Assigned task
Among the records that follow, count the lines with the string "TRIANGLE"; report only that count.

◆ ◆ ◆ ◆ ◆

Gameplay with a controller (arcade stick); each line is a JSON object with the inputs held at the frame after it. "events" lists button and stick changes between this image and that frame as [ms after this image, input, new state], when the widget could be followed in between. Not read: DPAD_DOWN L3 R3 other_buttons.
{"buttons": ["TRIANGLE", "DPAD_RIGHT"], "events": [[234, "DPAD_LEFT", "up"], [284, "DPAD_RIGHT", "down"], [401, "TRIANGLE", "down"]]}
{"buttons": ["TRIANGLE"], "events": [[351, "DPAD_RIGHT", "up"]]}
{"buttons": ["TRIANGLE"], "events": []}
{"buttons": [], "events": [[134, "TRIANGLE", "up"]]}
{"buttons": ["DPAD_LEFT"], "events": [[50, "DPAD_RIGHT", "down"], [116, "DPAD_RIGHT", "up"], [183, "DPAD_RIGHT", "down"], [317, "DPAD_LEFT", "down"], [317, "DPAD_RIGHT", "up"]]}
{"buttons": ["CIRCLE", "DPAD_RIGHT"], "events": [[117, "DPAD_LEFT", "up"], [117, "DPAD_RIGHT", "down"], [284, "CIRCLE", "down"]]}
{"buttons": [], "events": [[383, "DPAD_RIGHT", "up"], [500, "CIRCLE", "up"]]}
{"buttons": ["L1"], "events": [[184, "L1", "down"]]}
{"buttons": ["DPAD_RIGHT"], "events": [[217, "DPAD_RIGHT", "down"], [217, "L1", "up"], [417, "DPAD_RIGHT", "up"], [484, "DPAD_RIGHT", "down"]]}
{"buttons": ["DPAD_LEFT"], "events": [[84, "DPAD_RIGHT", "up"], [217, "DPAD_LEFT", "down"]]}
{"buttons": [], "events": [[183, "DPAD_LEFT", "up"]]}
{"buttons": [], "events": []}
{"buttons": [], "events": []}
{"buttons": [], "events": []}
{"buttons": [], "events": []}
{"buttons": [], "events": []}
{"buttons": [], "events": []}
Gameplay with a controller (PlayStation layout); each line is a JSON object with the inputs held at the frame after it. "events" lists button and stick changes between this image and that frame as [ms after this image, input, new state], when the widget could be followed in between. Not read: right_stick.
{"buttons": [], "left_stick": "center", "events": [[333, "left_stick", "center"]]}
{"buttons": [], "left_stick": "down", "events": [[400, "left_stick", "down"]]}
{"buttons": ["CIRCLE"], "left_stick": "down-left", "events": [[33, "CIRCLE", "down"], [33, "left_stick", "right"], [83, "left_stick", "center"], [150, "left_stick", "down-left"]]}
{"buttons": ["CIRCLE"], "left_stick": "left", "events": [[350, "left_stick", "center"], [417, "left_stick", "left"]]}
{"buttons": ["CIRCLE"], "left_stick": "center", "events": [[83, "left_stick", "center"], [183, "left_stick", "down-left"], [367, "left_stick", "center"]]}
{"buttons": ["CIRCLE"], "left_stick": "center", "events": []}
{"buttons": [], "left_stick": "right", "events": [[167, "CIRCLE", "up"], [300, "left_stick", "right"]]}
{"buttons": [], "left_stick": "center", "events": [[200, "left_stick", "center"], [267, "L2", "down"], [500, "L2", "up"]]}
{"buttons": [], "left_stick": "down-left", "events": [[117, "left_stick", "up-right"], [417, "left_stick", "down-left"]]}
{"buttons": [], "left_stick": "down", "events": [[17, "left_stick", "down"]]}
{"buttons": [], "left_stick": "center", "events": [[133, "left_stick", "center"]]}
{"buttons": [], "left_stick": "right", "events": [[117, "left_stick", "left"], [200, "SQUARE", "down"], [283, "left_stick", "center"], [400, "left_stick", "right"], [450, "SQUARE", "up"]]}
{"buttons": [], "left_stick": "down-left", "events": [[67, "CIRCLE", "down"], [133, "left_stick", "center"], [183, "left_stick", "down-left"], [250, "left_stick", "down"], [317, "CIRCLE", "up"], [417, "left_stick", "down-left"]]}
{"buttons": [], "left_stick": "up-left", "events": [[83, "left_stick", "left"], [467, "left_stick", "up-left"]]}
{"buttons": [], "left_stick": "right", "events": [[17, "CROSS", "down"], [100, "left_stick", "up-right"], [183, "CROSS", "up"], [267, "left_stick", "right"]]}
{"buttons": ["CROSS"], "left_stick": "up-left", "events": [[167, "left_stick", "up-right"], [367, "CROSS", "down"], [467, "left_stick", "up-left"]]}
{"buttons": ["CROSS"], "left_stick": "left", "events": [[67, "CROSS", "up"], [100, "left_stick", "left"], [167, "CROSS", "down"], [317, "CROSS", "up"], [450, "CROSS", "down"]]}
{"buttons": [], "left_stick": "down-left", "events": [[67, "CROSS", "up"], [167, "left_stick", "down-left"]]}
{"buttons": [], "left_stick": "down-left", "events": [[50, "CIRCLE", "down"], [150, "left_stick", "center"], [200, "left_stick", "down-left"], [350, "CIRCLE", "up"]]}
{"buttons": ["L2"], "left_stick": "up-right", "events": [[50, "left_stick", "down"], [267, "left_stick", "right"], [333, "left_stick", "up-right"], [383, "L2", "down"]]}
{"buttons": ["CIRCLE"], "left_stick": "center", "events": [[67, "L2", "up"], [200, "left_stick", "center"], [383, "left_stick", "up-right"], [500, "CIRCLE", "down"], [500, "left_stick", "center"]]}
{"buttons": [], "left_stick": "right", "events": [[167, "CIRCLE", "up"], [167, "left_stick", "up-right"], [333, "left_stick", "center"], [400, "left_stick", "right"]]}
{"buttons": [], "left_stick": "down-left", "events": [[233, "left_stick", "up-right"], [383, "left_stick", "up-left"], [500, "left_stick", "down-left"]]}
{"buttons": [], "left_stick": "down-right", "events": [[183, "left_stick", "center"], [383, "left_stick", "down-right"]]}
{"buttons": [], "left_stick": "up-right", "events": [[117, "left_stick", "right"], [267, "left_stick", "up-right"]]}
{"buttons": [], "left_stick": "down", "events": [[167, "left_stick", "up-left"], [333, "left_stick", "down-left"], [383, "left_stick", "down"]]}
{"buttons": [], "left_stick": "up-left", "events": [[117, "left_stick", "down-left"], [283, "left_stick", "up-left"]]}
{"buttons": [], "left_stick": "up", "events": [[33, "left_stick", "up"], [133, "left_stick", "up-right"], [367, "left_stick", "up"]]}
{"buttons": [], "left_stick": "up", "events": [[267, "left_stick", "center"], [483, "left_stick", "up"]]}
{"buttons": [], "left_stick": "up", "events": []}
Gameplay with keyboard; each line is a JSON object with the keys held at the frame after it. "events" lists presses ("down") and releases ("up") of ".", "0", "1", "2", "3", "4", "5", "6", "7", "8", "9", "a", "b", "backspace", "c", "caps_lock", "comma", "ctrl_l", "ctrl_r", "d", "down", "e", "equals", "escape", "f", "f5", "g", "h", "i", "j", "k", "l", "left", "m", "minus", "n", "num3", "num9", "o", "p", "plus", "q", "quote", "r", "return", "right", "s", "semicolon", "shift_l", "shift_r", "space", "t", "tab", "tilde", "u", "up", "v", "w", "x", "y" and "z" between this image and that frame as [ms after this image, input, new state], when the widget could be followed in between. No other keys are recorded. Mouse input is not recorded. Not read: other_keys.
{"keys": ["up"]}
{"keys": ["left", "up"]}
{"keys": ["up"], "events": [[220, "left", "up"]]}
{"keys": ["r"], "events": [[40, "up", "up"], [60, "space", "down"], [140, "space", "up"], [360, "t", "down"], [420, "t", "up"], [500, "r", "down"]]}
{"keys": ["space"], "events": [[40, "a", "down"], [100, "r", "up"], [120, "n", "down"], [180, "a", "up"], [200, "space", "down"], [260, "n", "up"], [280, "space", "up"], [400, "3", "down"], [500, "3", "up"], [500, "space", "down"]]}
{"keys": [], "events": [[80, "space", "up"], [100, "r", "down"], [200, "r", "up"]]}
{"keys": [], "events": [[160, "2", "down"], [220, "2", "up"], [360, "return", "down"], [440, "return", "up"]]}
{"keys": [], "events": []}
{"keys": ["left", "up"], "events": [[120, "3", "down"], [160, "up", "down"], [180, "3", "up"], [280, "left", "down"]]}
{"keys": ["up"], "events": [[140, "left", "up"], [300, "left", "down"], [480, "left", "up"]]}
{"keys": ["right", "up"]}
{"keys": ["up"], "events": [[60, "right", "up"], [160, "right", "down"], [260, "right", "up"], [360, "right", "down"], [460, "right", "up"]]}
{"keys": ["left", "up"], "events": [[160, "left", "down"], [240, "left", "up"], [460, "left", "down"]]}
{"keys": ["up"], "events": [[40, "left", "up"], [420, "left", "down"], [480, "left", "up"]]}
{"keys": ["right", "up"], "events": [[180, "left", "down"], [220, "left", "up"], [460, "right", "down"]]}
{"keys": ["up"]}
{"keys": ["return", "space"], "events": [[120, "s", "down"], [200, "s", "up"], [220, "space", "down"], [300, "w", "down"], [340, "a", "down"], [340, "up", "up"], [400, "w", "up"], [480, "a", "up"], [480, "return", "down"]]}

◆ ◆ ◆ ◆ ◆

Output of the exercise
4